On a recent visit to CERN, I had the chance to see how the high-energy physics (HEP) community was struggling with many of the same sorts of computing problems that we have to deal with at Google. So here are some thoughts on where commodity computing may be going, and how organizations like CERN and Google could influence things in the right direction.
First a few words about what we do at Google. The Web consists of more than 10 billion pages of information. With an average of 10 kB of textual information per page, this adds up to around 100 TB. This is our data-set at Google. It is big, but tractable – it is apparently just a few days’ worth of data production from the Large Hadron Collider. So just like particle physicists have already found out, we need a lot of computers, disks, networking and software. And we need them to be cheap.
The switch to commodity computing began many years ago. The rationale is that single machine performance is not that interesting any more, since price goes up non-linearly with performance. As long as your problem can be easily partitioned – which is the case for processing Web pages or particle events – then you might as well use cheaper, simpler machines.
But even with cheap commodity computers, keeping costs down is a challenge. And increasingly, the challenge is not just hardware costs, but also reducing energy consumption. In the early days at Google – just five years ago – you would have been amazed to see cheap household fans around our data centre, being used just to keep things cool. Saving power is still the name of the game in our data centres today, even to the extent that we shut off the lights in them when no-one is there.
Let’s look more closely at the hidden electrical power costs of a data centre. Although chip performance keeps going up, and performance per dollar, too, performance per watt is stagnant. In other words, the total power consumed in data centres is rising. Worse, the operational costs of commercial data centres are almost directly proportional to how much power is consumed by the PCs. And unfortunately, a lot of that is wasted.
For example, while the system power of a dual-processor PC is around 265 W, cooling overhead adds another 135 W. Over four years, the power costs of running a PC can add up to half of the hardware cost. Yet this is a gross underestimate of real energy costs. It ignores issues such as inefficiencies of power distribution within the data centre. Globally, even ignoring cooling costs, you lose a factor of two in power from the point where electricity is fed into a data centre to the motherboard in the server.
Since I’m from a dotcom, an obvious business model has occurred to me: an electricity company could give PCs away – provided users agreed to run the PCs continuously for several years on the power from that company. Such companies could make a handsome profit!

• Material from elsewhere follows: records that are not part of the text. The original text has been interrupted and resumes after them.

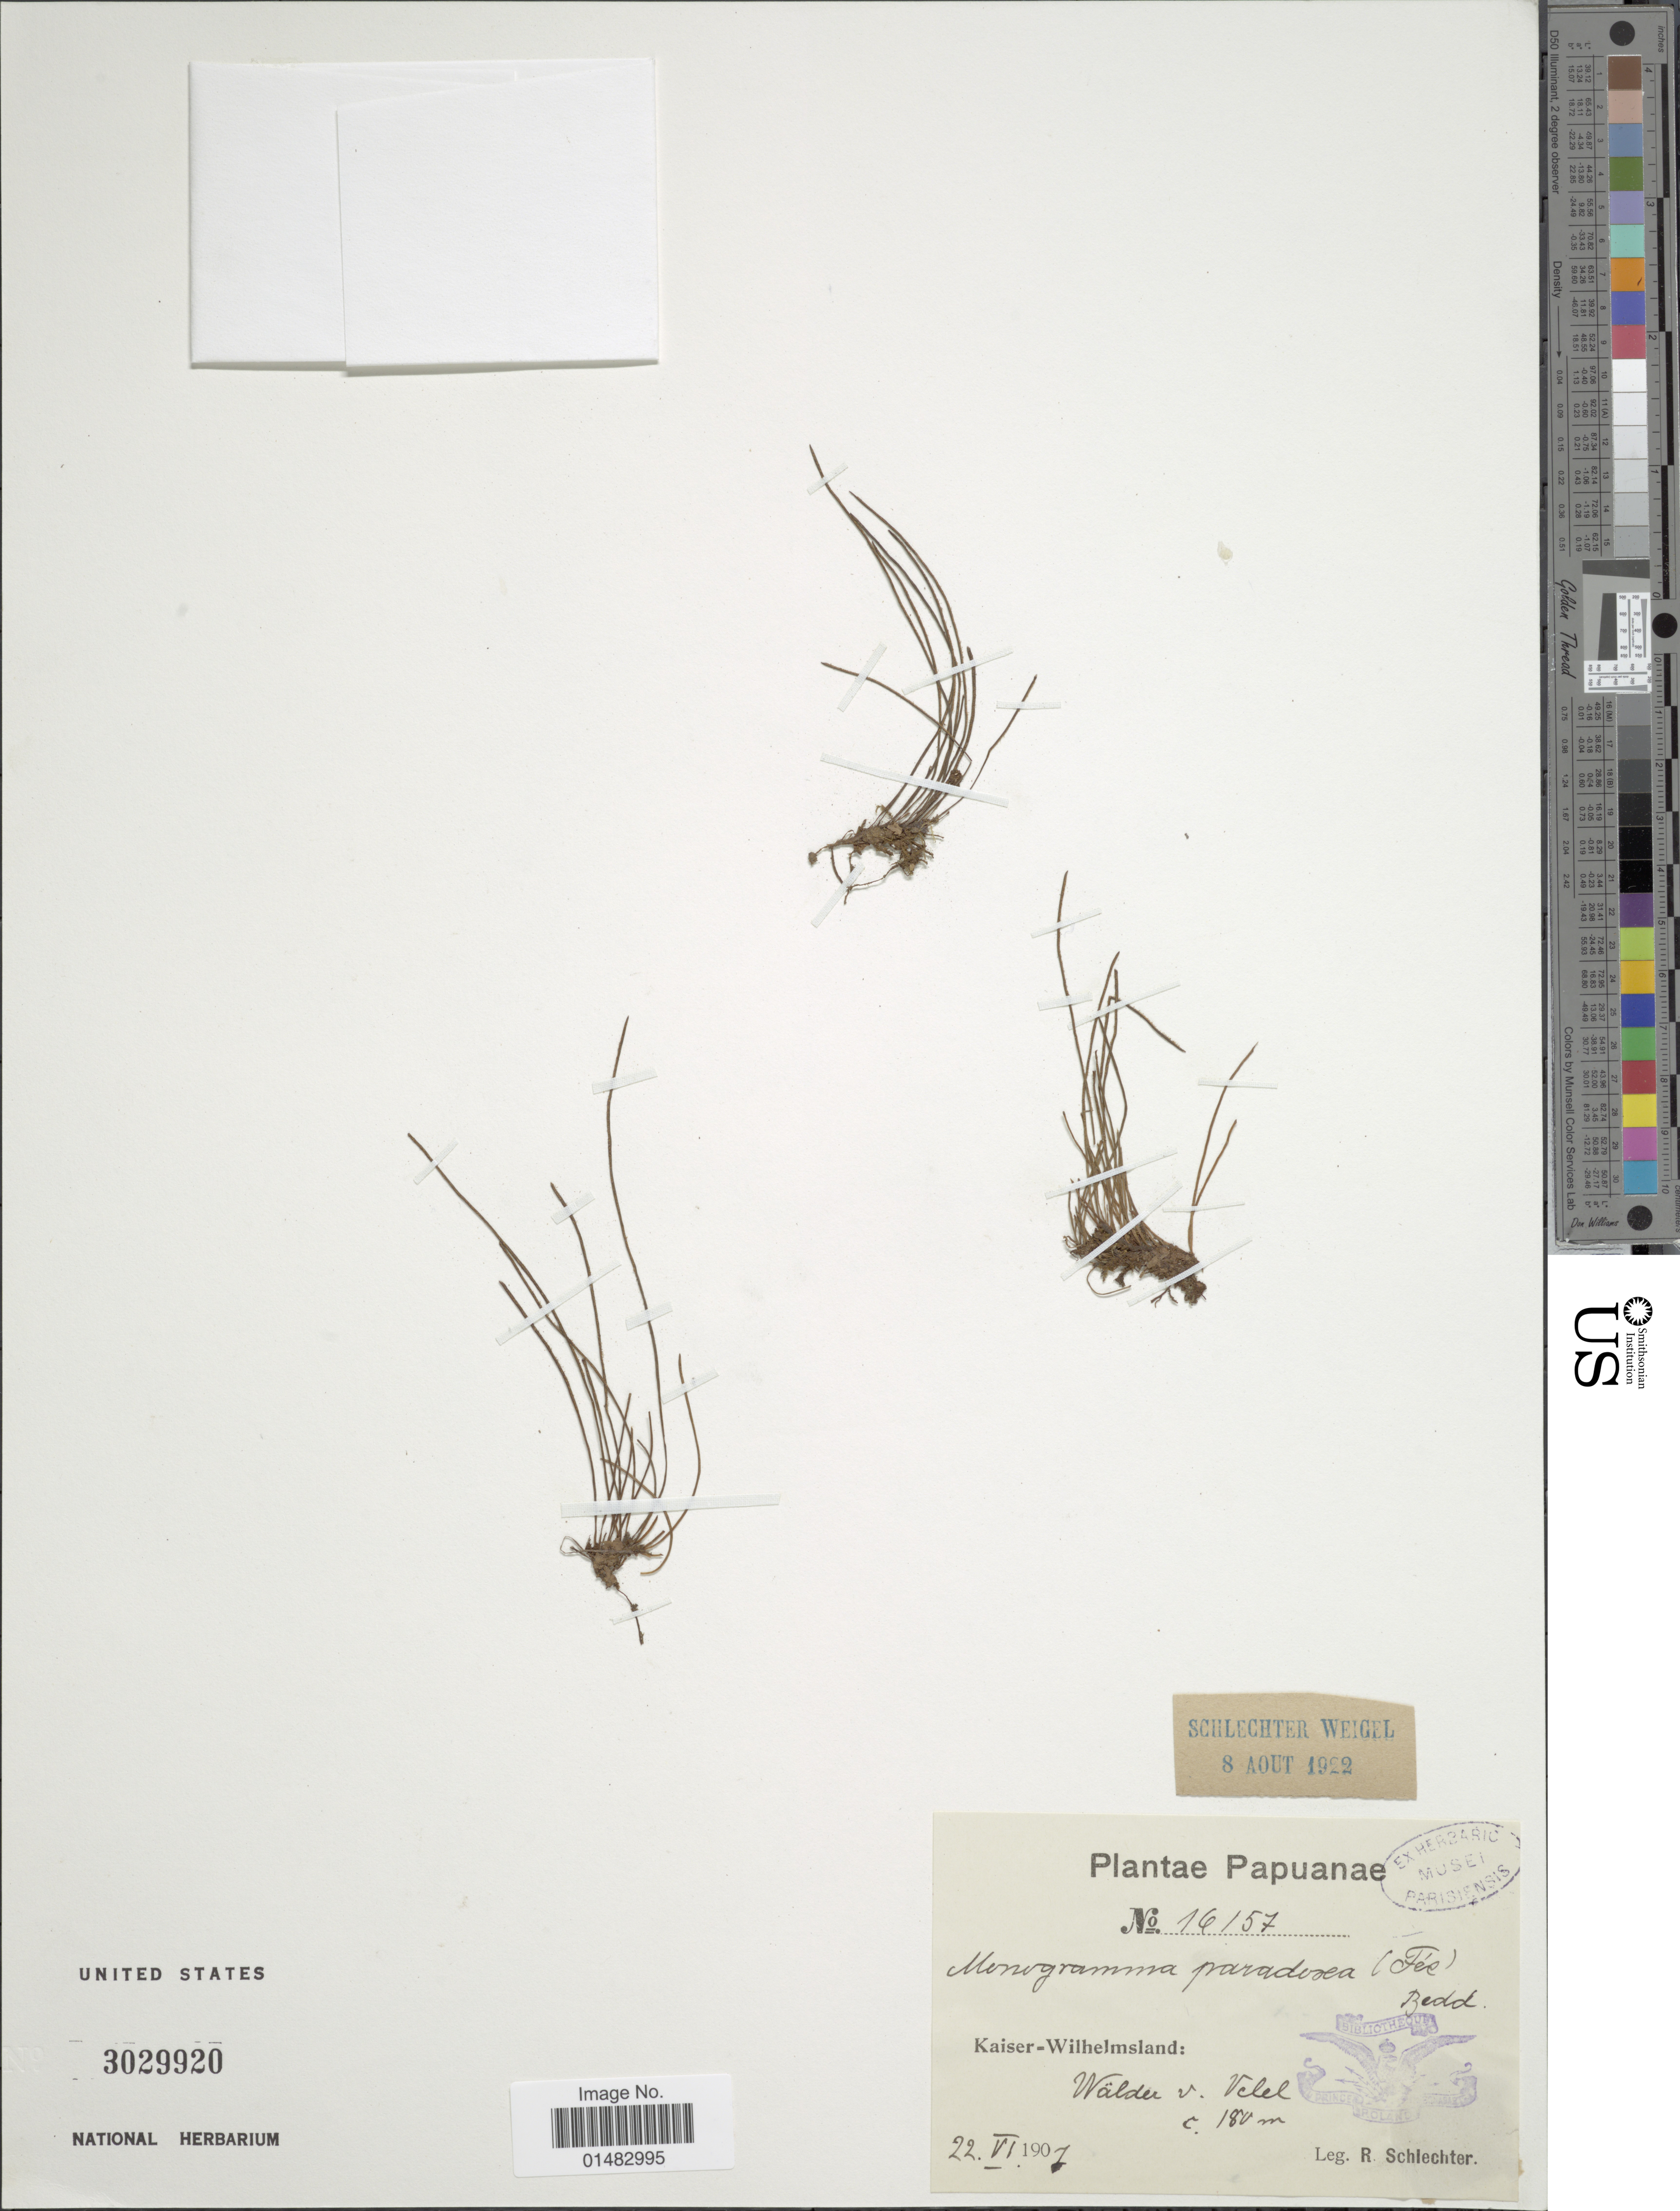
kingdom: Plantae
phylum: Tracheophyta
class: Polypodiopsida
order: Polypodiales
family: Pteridaceae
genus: Vaginularia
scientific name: Vaginularia paradoxa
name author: (Fée) Mett. ex Miq.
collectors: F. R. R. Schlechter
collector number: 16157*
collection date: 1907-06-22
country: Papua New Guinea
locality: Kaiser-Wilhelmsland, Walder v. Velel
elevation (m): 180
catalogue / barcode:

A major inefficiency in the data centre is DC power supplies, which are typically about 70% efficient. At Google ours are 90% efficient, and the extra cost of this higher efficiency is easily compensated for by the reduced power consumption over the lifetime of the power supply.
Part of Google’s strategy has been to work with our component vendors to get more energy-efficient equipment to market earlier. For example, most motherboards have three DC voltage inputs, for historical reasons. Since the processor actually works at a voltage different from all three of these, this is very inefficient. Reducing this to one DC voltage produces savings, even if there are initial costs involved in getting the vendor to make the necessary changes to their production. The HEP community ought to be in a similar position to squeeze extra mileage out of equipment from established vendors.
Tackling power-distribution losses and cooling inefficiencies in conventional data centres also means improving the physical design of the centre. We employ mechanical engineers at Google to help with this, and yes, the improvements they make in reducing energy costs amply justify their wages.
While I’ve focused on some negative trends in power consumption, there are also positive ones. The recent switch to multicore processors was a successful attempt to reduce processors’ runaway energy consumption. But Moore’s law keeps gnawing away at any ingenious improvement of this kind. Ultimately, power consumption is likely to become the most critical cost factor for data-centre budgets, as energy prices continue to rise worldwide and concerns about global warming put increasing pressure on organizations to use electrical power more efficiently.
Of course, there are other areas where the cost of running data centres can be greatly optimized. For example, networking equipment lacks commodity solutions, at least at the data-centre scale. And better software to turn unreliable PCs into efficient computing platforms can surely be devised.
In general, Google’s needs and those of the HEP community are similar. So I hope we can continue to exchange experiences and learn from each other.